▸ **Task inputs**:
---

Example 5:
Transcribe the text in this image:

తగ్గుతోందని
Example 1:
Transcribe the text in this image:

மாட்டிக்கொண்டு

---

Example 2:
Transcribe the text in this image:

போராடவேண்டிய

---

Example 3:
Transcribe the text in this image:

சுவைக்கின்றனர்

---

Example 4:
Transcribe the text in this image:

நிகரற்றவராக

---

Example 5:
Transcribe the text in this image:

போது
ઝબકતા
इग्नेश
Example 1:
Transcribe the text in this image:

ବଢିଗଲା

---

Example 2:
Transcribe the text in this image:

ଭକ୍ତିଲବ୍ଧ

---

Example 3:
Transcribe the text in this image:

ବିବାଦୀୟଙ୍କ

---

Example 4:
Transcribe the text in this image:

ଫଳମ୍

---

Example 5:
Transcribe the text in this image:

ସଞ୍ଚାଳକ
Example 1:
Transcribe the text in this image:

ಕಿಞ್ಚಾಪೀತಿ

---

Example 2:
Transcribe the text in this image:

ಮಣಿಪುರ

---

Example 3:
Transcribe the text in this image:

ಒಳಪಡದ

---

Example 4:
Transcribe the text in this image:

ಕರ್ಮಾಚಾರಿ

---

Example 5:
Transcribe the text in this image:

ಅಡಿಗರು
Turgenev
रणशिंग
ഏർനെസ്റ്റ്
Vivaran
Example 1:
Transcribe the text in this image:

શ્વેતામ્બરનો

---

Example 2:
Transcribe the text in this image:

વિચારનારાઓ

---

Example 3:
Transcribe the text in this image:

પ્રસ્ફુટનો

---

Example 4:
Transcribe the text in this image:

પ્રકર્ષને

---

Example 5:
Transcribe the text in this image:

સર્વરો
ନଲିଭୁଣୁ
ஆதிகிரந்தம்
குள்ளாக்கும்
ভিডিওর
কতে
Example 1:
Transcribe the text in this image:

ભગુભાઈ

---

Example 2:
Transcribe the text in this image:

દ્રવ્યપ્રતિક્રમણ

▸ **What is needed**:
Please give each line above again, word for word.

▸ **Worked solution**:
---

Example 5:
Transcribe the text in this image:

తగ్గుతోందని
Example 1:
Transcribe the text in this image:

மாட்டிக்கொண்டு

---

Example 2:
Transcribe the text in this image:

போராடவேண்டிய

---

Example 3:
Transcribe the text in this image:

சுவைக்கின்றனர்

---

Example 4:
Transcribe the text in this image:

நிகரற்றவராக

---

Example 5:
Transcribe the text in this image:

போது
ઝબકતા
इग्नेश
Example 1:
Transcribe the text in this image:

ବଢିଗଲା

---

Example 2:
Transcribe the text in this image:

ଭକ୍ତିଲବ୍ଧ

---

Example 3:
Transcribe the text in this image:

ବିବାଦୀୟଙ୍କ

---

Example 4:
Transcribe the text in this image:

ଫଳମ୍

---

Example 5:
Transcribe the text in this image:

ସଞ୍ଚାଳକ
Example 1:
Transcribe the text in this image:

ಕಿಞ್ಚಾಪೀತಿ

---

Example 2:
Transcribe the text in this image:

ಮಣಿಪುರ

---

Example 3:
Transcribe the text in this image:

ಒಳಪಡದ

---

Example 4:
Transcribe the text in this image:

ಕರ್ಮಾಚಾರಿ

---

Example 5:
Transcribe the text in this image:

ಅಡಿಗರು
Turgenev
रणशिंग
ഏർനെസ്റ്റ്
Vivaran
Example 1:
Transcribe the text in this image:

શ્વેતામ્બરનો

---

Example 2:
Transcribe the text in this image:

વિચારનારાઓ

---

Example 3:
Transcribe the text in this image:

પ્રસ્ફુટનો

---

Example 4:
Transcribe the text in this image:

પ્રકર્ષને

---

Example 5:
Transcribe the text in this image:

સર્વરો
ନଲିଭୁଣୁ
ஆதிகிரந்தம்
குள்ளாக்கும்
ভিডিওর
কতে
Example 1:
Transcribe the text in this image:

ભગુભાઈ

---

Example 2:
Transcribe the text in this image:

દ્રવ્યપ્રતિક્રમણ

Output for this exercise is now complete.